Particulier natuurbeheer

Ongeveer 10 hectare van onze voormalige landbouwgrond is getransformeerd naar nat schraalland. Dit is een zeer oud soort boerengrasland. Het kenmerkt zich door de natte, slappe en voedselarme bodem. Door jaarlijks te hooien blijft het voedselarme karakter behouden. Bijzondere plantensoorten zoals de zonnedauw, rietorchis, moeraskartelblad, blauwe zeggen en klokjesgentiaan komen voor op de zure bodem. Toch zijn deze natuurpercelen meestal niet zo kleurig: de meeste plantensoorten zijn klein en onopvallend. Het hooi wat we elk jaar van deze percelen oogsten gebruiken we als strooisel in de hokken van de koeien en kalfjes. 

Agrarisch natuurbeheer

Daarnaast doen we ook aan agrarisch natuurbeheer. Elk jaar brengen we in één van de brede sloten nestvlotjes aan waar de zwarte stern op kan broeden. Deze vogels komen met name voor in de open gebieden in het Groene Hart. Na het broedseizoen vertrekt de vogel naar Afrika, waar hij verblijft op zee voor de kust van Namibië. In etappes komt hij in het voorjaar weer terug naar de broedgebieden die zich uitstrekken van Nederland tot Siberië. Om ervoor te zorgen dat de vogels voldoende foerageergebied hebben laten we de kruiden, grassen en planten in de slootrand van de aangrenzende percelen groeien. Tussen 1 april en 1 augustus worden deze stroken niet gemaaid of bemest. 
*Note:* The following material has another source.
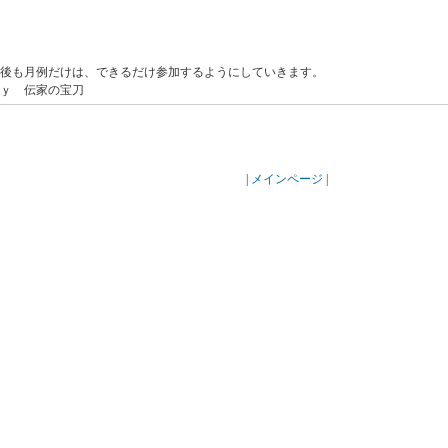
後も月例だけは、できるだけ参加するようにしていきます。
ｙ 伝家の宝刀
|
メインページ
|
Daarnaast hebben we ongeveer 4 hectare pachtland in weidevogelkerngebied. Een deel van deze grond is ingericht als plasdras. De rest van de grond is kruidenrijk grasland zodat de vogels een ideaal broed- en opgroeigebied hebben. Plasdras ontstaat door het laagst gelegen deel van het perceel van maart tot juli te vernatten. Dit biedt weidevogels in het vroege voorjaar een verzamelplek waar ze kunnen rusten en foerageren. Ook tijdens het broedseizoen is het een goede foerageerplek waar allerlei vogels rondscharrelen opzoek naar kleine beestjes om te eten. Door de drassige grond kunnen vogels beter met hun snavel wormen en ander voedsel uit de bodem halen.